▸ **DOCUMENT**
* * * * * * * * *
Scott Anthony Barlow 08:55
For all the things that you want to do, yeah, don't do that.

James Sannan 08:57
Yeah. Stick with what you know. You're gonna do great with what you know. And I needed somebody to tell me, "No, you can do this. Right? You can make this jump. This is how to do it." And so I think I had a lot of learning opportunities when I was working through your team to understand, you know, what my network wasn't telling me. This is how you, you know, you kind of make those incremental steps.

Scott Anthony Barlow 09:24
Well, here's what I'm curious about, then, you know. If we fast forward to the end, it turns out well, for you, you ended up getting an opportunity that, sounds like when we were chatting just a little bit before we hit the record button here, it sounds like it's hitting on some of those growth pieces that you need, which is amazing. But what I'm curious about is, as you think back to the process of making this change, and what you were struggling with initially versus what actually happened in the end, what would you say were some of the hardest portions of it or hardest parts for you to make the change?

James Sannan 10:05
The biggest challenges I had was trying to, well, twofold. I'm gonna say, one, is having to deal with failure. I'm not good at dealing with failure. And a good example would be, you know, I work with Amazon. But it wasn't the first interview I had with them, I think I had two other interviews previously with them. And I did not make it through those rounds. And so I think a lot of people, when they don't make it through the rounds of a company will say, "The company doesn't want me, I don't want them, you know, we're just not a good match. Let's move on. And let me look somewhere else."

Scott Anthony Barlow 10:44
It's not for me. Peace, I'm out.

James Sannan 10:46
I knew I really want to work for Amazon. And so I didn't have that mindset. But at the same time, I felt incredibly rejected every time I didn't make it through. And so in some ways, I think that was the hardest to basically be rejected, but then to try to internally make yourself better, and then try again. So be rejected, but then just be persevering, and keep trying again, and again, and again, and don't basically give up just because you're being rejected. You use that as an opportunity to make yourself better. So I think that was one challenge I had to overcome. And it definitely impacted me at the heart, just feeling rejected again and again, again. And you know, honestly, it wasn't just the interviews I was being rejected from. Sometimes I'd apply for a role I would think I was really good for, and then I would never be called for an interview, that was rejection in itself. So even though that individual never met me, I still felt rejected. So there's a lot of, I think, rejection.
* * * * * * * * *
▸ **MATERIAL**

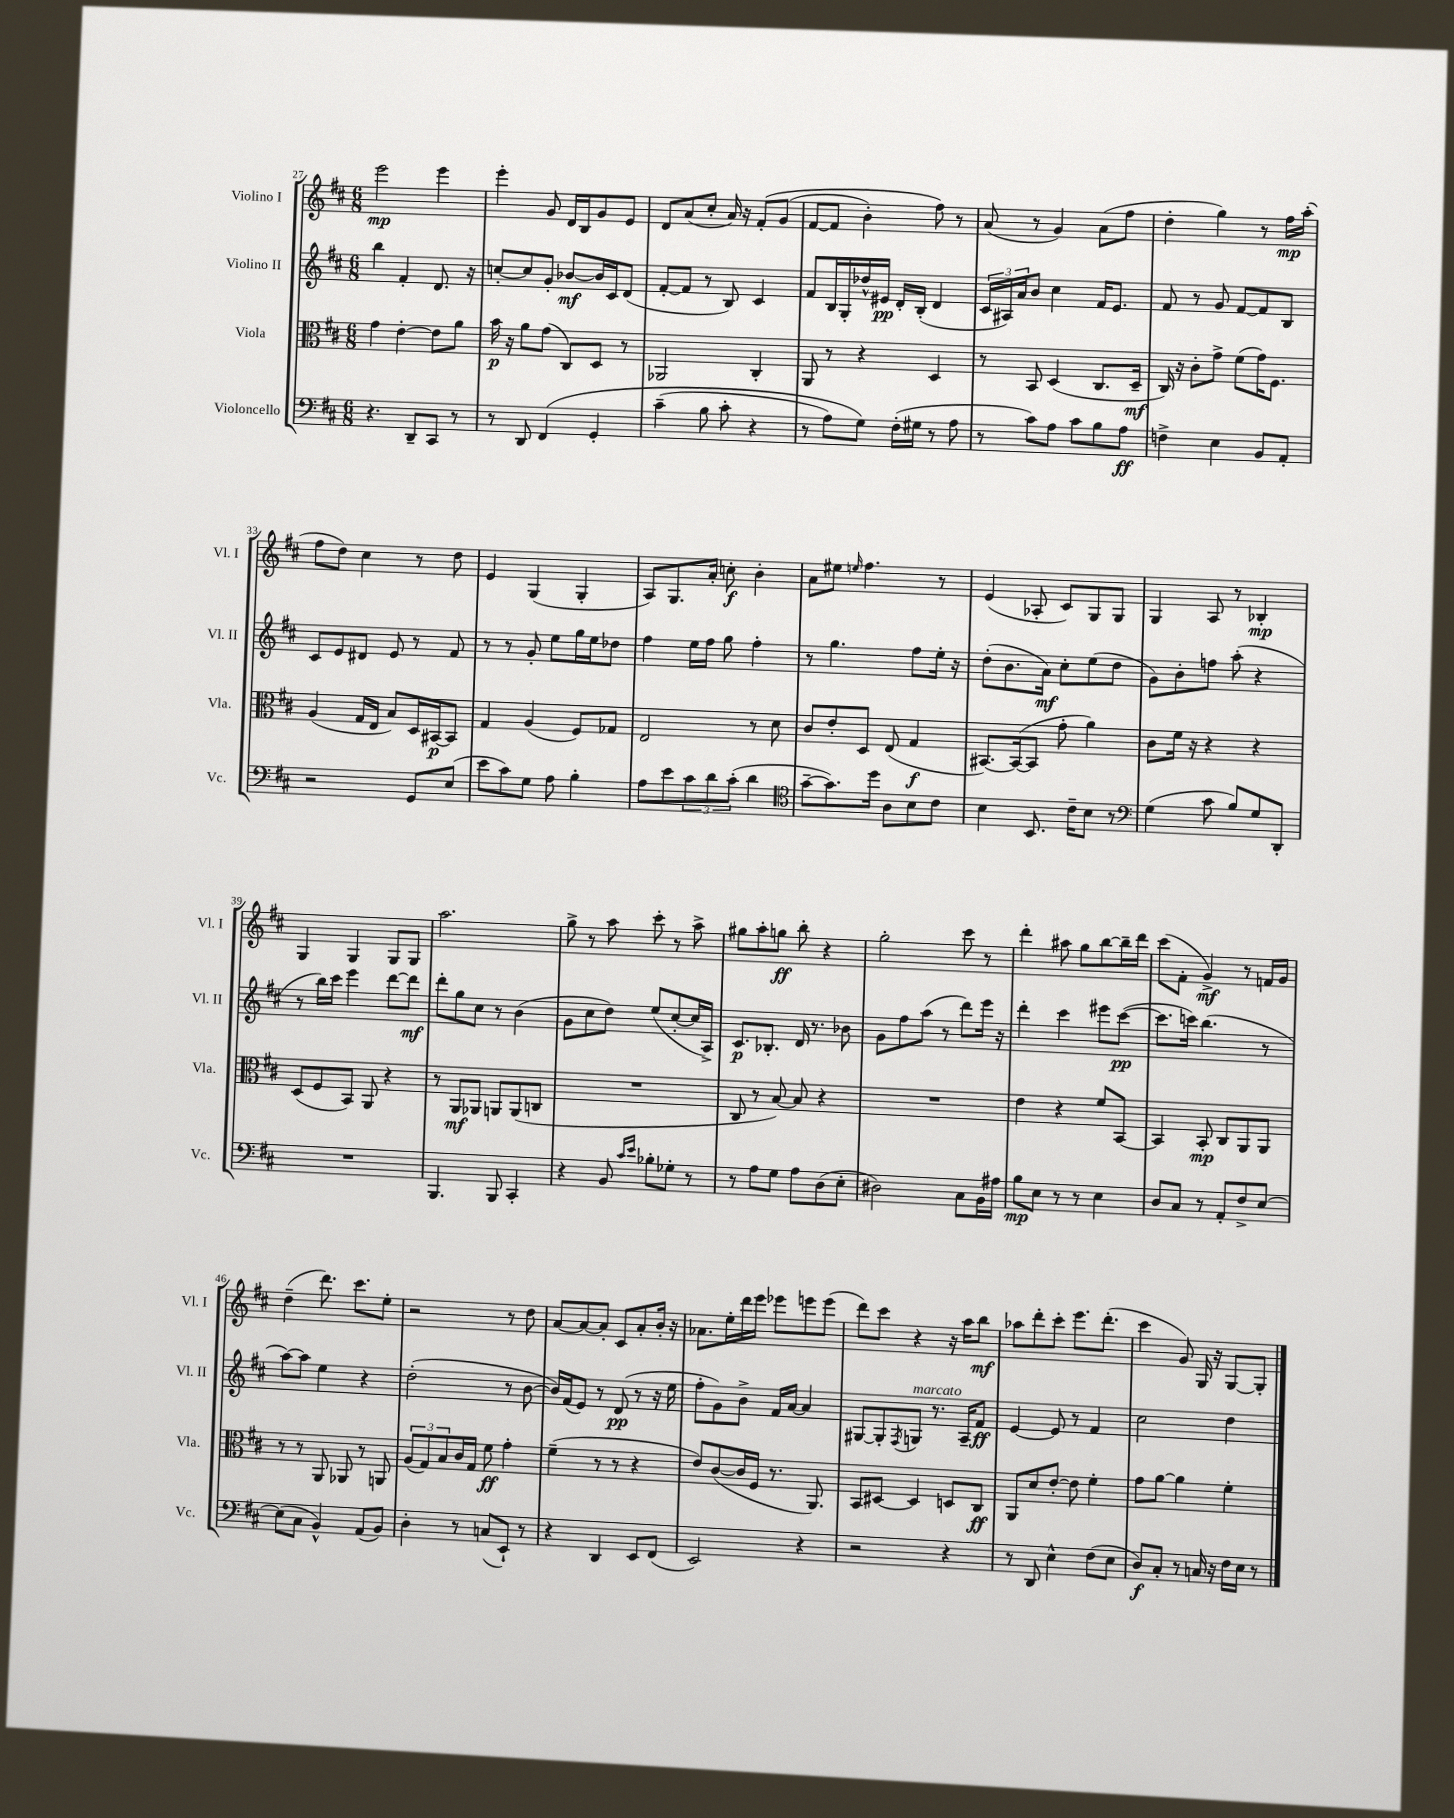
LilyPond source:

<<
\new StaffGroup <<
\new Staff = "s0" \with { instrumentName = "Violino I" shortInstrumentName = "Vl. I" } {
    \clef treble \key d \major \numericTimeSignature \time 6/8
    e'''2\mp e'''4 |
    e'''4-. g'8 d'16 b16 g'8 e'8 |
    d'8 a'8( cis''8-. a'16) r16 fis'8-.\( g'8( |
    fis'8~ fis'8 b'4-.) fis''8\) r8 |
    a'8( r8 g'4) a'8( fis''8 |
    d''4-. g''4) r8 fis''16\mp a''16-.( |
    fis''8 d''8) cis''4 r8 d''8 |
    e'4 g4( g4-. |
    a8) g8. a'16-. c''8-.\f b'4-. |
    a'8 eis''8 \grace { e''16 } fis''4. r8 |
    e'4( aes8-. cis'8) g8 g8 |
    g4 a8 r8 bes4-.\mp |
    g4 g4 g8 g8 |
    a''2. |
    g''8-> r8 a''8 cis'''8-. r8 a''8-> |
    gis''8 a''8-. g''8\ff b''8-. r4 |
    g''2-. cis'''8 r8 |
    d'''4-. ais''8 g''8 b''8~ b''16-- d'''16 |
    cis'''8( fis'8-. g'4->\mf) r8 f'16 g'16 |
    d''4--( d'''8.) cis'''8. e''8-. |
    r2 r8 d''8 |
    a'8~ a'8~ a'8-. cis'8 a'8-. b'16-. r16 |
    aes'8. e''16-. d'''16 e'''16 ees'''8 e'''8 e'''8( |
    d'''8) cis'''8 r4 r16 a''16 b''8\mf |
    aes''8 d'''8-. cis'''8-. e'''8. d'''8.-.( |
    cis'''4 g'8) g16 r16 g8~ g8-. \bar "|." |
}
\new Staff = "s1" \with { instrumentName = "Violino II" shortInstrumentName = "Vl. II" } {
    \clef treble \key d \major \numericTimeSignature \time 6/8
    b''4 fis'4-. d'8. r16 |
    c''8~-. c''8 g'8-. bes'8~\mf bes'16 cis'16 d'8( |
    fis'8~-. fis'8 r8 b8) cis'4 |
    fis'8 b16 g16-. des''16-^ eis'16\pp d'16-. b16-.( d'4 |
    \tuplet 3/2 { cis'16 ais16) a'16 } b'8 cis''4 fis'16 e'8. |
    fis'8 r8 g'8 fis'8~ fis'8 b8 |
    cis'8 e'8 dis'8 e'8 r8 fis'8 |
    r8 r8 g'8-. e''8 g''16 e''16 des''8 |
    fis''4 e''16 fis''16 g''8 fis''4-. |
    r8 g''4. fis''8 e''16-. r16 |
    d''8-.( b'8. a'16\mf) cis''8-. e''8( d''8 |
    g'8) b'8-. f''8 a''8-.( r4 |
    r8 b''16) cis'''16 e'''4 d'''8~ d'''8\mf |
    d'''8-. g''8 cis''8 r8 b'4( |
    g'8 cis''8 d''8) e''8( cis''8~-. cis''16 a16->) |
    cis'8.\p bes8.-. d'16 r8. bes'8 |
    g'8 fis''8 a''8( r8 d'''8) e'''16 r16 |
    d'''4-. cis'''4 eis'''8 cis'''8~\pp( |
    cis'''8. c'''16) b''4.( r8 |
    a''8~) a''8 e''4 r4 |
    d''2-.( r8 b'8~ |
    b'16) fis'16( e'8) r8 d'8\pp( r8 r16 e''16 |
    fis''8-. g'8) b'8-> fis'16 a'16~ a'4 |
    gis8~ gis8-. \acciaccatura { fis8 } g8^\markup { \italic "marcato" } r8. a16-- fis'8\ff |
    e'4~ e'8 r8 fis'4 |
    cis''2 d''4 \bar "|." |
}
\new Staff = "s2" \with { instrumentName = "Viola" shortInstrumentName = "Vla." } {
    \clef alto \key d \major \numericTimeSignature \time 6/8
    g'4 e'4~-. e'8 a'8 |
    b'16\p r16 a'8 g'8( cis8) d8 r8 |
    aes,2 cis4-. |
    a,8 r8 r4 d4 |
    r8 b,8 d4( cis8. d16--\mf |
    cis16) r16 cis'8-. g'8-> fis'8( g'16) fis8. |
    a4( g16 e16 b8) d16 bis,16~\p bis,8 |
    g4 a4( fis8) ges8 |
    e2 r8 d'8 |
    cis'8 e'8-. d8 e8( g4\f |
    bis,8.~) bis,16~( bis,8 g'8-. a'4) |
    cis'8 fis'16 r16 r4 r4 |
    d8( fis8 b,8) a,8 r4 |
    r8 a,8\mf aes,8 a,8 a,8( c8 |
    R2. |
    cis8 r8 b8~) b8 r4 |
    R2. |
    e'4 r4 fis'8 b,8~ |
    b,4 b,8-.\mp cis8 a,8 a,8 |
    r8 r8 a,8 aes,8 r8 a,8 |
    \tuplet 3/2 { a8( g8) b8 } cis'16 g16 fis'8\ff g'4-. |
    fis'4--( r8 r8 r4 |
    e'8) cis'8~( cis'16 fis16 r8. a,8.) |
    b,8 dis8~ dis4 d8 cis8\ff |
    a,8 d'8 e'8~-. e'8 fis'4-. |
    g'8 a'8~ a'4 fis'4-. \bar "|." |
}
\new Staff = "s3" \with { instrumentName = "Violoncello" shortInstrumentName = "Vc." } {
    \clef bass \key d \major \numericTimeSignature \time 6/8
    r4. d,8-- cis,8 r8 |
    r8 d,8 fis,4\( g,4-. |
    cis'4--( b8 cis'8-. r4 |
    r8 a8) g8\) fis16-.( gis16 r8 a8 |
    r8 cis'8) a8 cis'8 b8 a8\ff |
    f4-> e4 b,8 a,8-. |
    r2 g,8 e8( |
    e'8 cis'8) g8 a8 b4-. |
    a8 e'8 \tuplet 3/2 { cis'8 d'8 cis'8-.( } d'4 |
    \clef tenor g'8~-- g'8.) d''16 a8 b8 cis'8 |
    b4 b,8. cis'16-- b8 r8 |
    \clef bass g4( cis'8 b8) g8 d,8-. |
    R2. |
    b,,4. b,,8 cis,4-. |
    r4 b,8 \grace { cis'16 e'16 } bes8-. ges8-. r8 |
    r8 a8 g8 a8 d8( e8-. |
    dis2) cis8 b,16 ais16 |
    b8\mp e8 r8 r8 e4 |
    d8 cis8 r8 a,8-. fis8-> e8~ |
    e8( cis8 b,4-^) a,8( b,8) |
    d4-. r8 c8( e,8-!) r8 |
    r4 d,4 e,8 fis,8( |
    e,2) r4 |
    r2 r4 |
    r8 d,8 e4-^ fis8( e8 |
    d8\f) cis8-. r8 c16 r16 fis16 e16 r8 \bar "|." |
}
>>
>>
\layout { \context { \Score currentBarNumber = #27 } }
* * * * * * * * *
▸ **EXERCISE AIM**
Do these statements agree with the podcast transcript? For each, answer yes or no and quote the words of the transcript that decide it.
1. James Sannan had interviewed with Amazon before.
2. James Sannan describes being good at dealing with failure.
3. James Sannan felt rejected when an application never led to an interview.
Rely on the transcript alone.

▸ **SOLUTION**
1. Yes: "I think I had two other interviews previously with them."
2. No: "I'm not good at dealing with failure."
3. Yes: "Sometimes I'd apply for a role I would think I was really good for, and then I would never be called for an interview, that was rejection in itself."